When Yale team MVP Jeff Hamilton ’01 and the rest of his fellow seniors were honored at last Tuesday’s hockey banquet, it officially marked the end of an era for one of the most successful classes in 106 years of Yale hockey.
To say the least, those seven seniors left some mighty big shoes to fill.
But with the close of the Class of 2001 era, another one has dawned for the seven members of the Class of 2005, which comes in as one of Yale hockey’s most highly touted classes in years.
“With the graduation of our seniors there are going to be a lot of spots to fill, but this is going to be a cornerstone class,” head coach Tim Taylor said. “It is one of the finest in terms of consistent talent and balance across the board that we’ve had here in a long time.”
That is high praise from Taylor, who has lured stars like Hamilton, former New York Islander Ray Giroux ’98 and Atlanta Thrashers’ draft pick Jeff Dwyer ’04 to the Elm City in recent years.
All seven of Taylor’s recruits were accepted into Yale back in January through the early decision application, and five of them hail from the New England area.
Headlining the list is Avon Old Farms forward Christopher Higgins, who has been projected to go as high as the third round in July’s NHL draft. NHL draft specialist Paul MacDonald currently has Higgins rated 118th in the nation, which would place him in the fourth round.
Fitting the typical Yale mold, Higgins is a small but skilled forward who could play center for the Bulldogs. He played on the prestigious New York Select-17 team two years ago.
“He has the potential to be a dominant player at the college level, eventually,” Taylor said. “He is an outstanding all-around athlete, and I think he is going to challenge for an awful lot of offensive playing time next year.”
Taft School teammates Christian Jensen and Ryan Trowbridge will continue skating together at Ingalls Rink next year, bringing a combination of size and speed to the Eli wing spots.
Jensen played for the New England Select-17 team two years ago. He is a quick and skilled skater and is ranked 169th overall by MacDonald.
Trowbridge, who also played with Jensen on the New England team, will bring size and toughness to the Eli front lines. Trowbridge has also distinguished himself as an extremely hard worker off the ice and a very motivated player, both Taylor and Yale goaltender Dan Lombard ’02 said.
The graduation of team defensive MVP Joe Dart ’01 and defense partner John Gauger ’01 leave major holes in Yale’s already shaky defense, but Taylor has picked up two big defensemen to step in next year.
Joe Callahan of Boston College High School and Mike Grobe of junior hockey’s Chicago Freeze both measure up above six feet tall and bring a physical presence to Yale’s blueline corps.
Callahan, who is also under serious consideration in July’s draft, will be the biggest defenseman on the Yale squad next year, while Grobe has shown flash on the offensive end.
“Callahan is a physical player with a little edge to his game.” Taylor said, “Grobe is an outstanding skater and a fast, rangy player for this size.”
Rounding out the class are Milton Academy goalie Peter Cohen and Breck (Minn.) High School forward C.J. Nibbe.
Cohen played in the same high school league as Lombard, becoming the third Boston-area native playing goalie for the Bulldogs.
Lombard said he had not seen Cohen play, but that he had spoken with him several times and plans to contact him in Boston this summer.
“[Cohen] is a very good goalie that didn’t play for a very good team,” Lombard said. “A lot of times that’s good for a high-school player, though, because he really gets to work on his game and is able to adapt faster to game situations.”
Nibbe suffered a major injury last season when a player skated over his arm, severely cutting Nibbe’s forearm.
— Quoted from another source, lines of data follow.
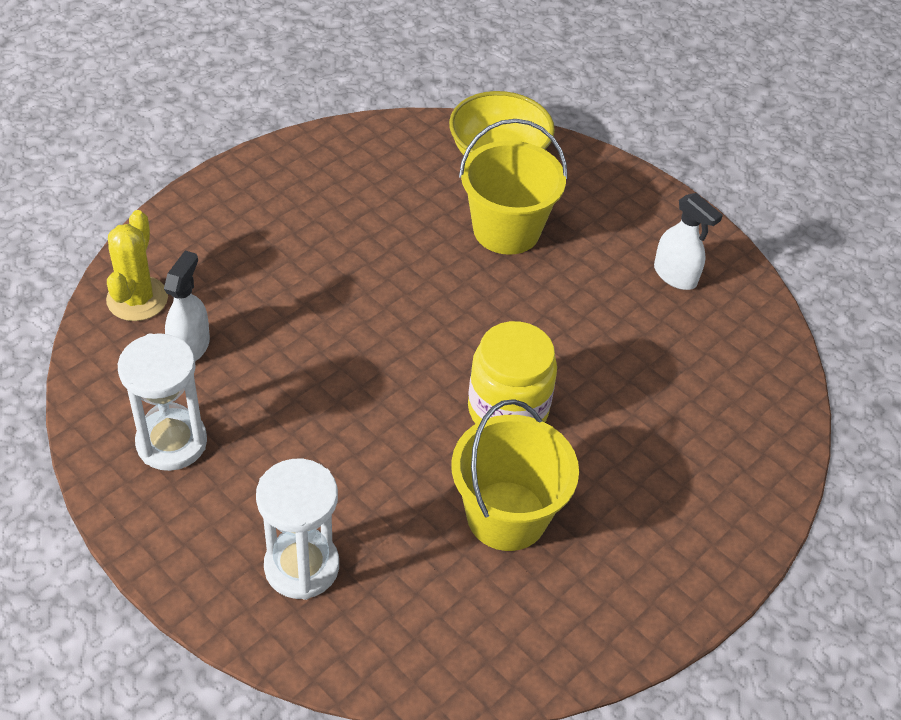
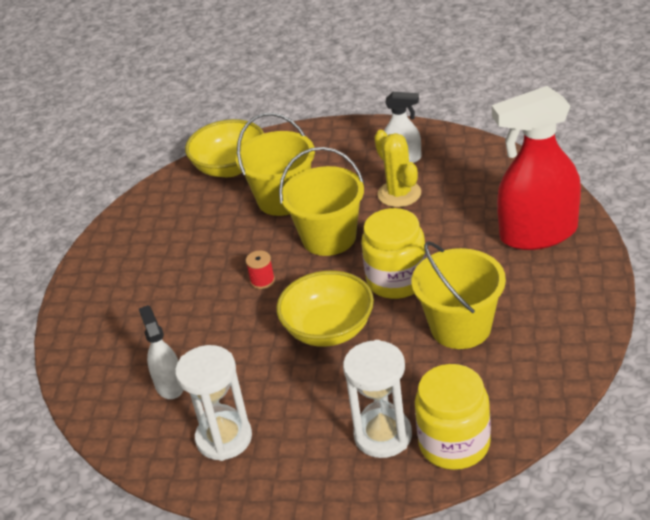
camera: 30 degrees left, 10 degrees down
(137, 299) = (101, 386): yellow cactus -> yellow cactus (399, 194)
(352, 636) = (454, 444): none -> yellow jar
(384, 409) = (329, 329): none -> yellow bowl
(387, 305) = (262, 281): none -> red spool
(499, 308) = (329, 238): none -> yellow bucket
(710, 476) = (538, 233): none -> red spray bottle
Lombard said Nibbe is “somewhat up in the air right now because of the injury,” but that he still expects him to come in the fall.
The next step for the seven member of the new class will be to complete summer training programs, which Taylor will mail them in several weeks. Captain-elect Luke Earl ’02 also plans to write each one a letter welcoming him to the team.
With an abundance of open spots in the starting lineup next year, the freshmen will have to come out skating well if the Bulldogs want to be competitive. The Elis’ schedule next year will feature two games against recently crowned national champion Boston College, whom the Bulldogs beat this November, as well as perennial powers Boston University, Ohio State and New Hampshire.
“These guys can be freshmen for about three weeks and then we need them to stop playing like freshmen,” Lombard said. “It is part of our duty as seniors to make sure that they do that and that they feel comfortable, both on the ice and off.”
Taylor is confident that this group will be able to stand the likely baptism by fire, calling them “one of the best recruiting class in recent memory.”
Taylor, who became the winningest coach in Yale history this year, credited assistant coaches C.J. Maratollo and Bruce Wolanin ’91 for bringing in the great yield.
The Bulldogs open practice officially next season Oct. 15, and they start their conference regular season shortly after with a daunting trip to NCAA tournament entrant St. Lawrence and defending ECAC regular season champion Clarkson.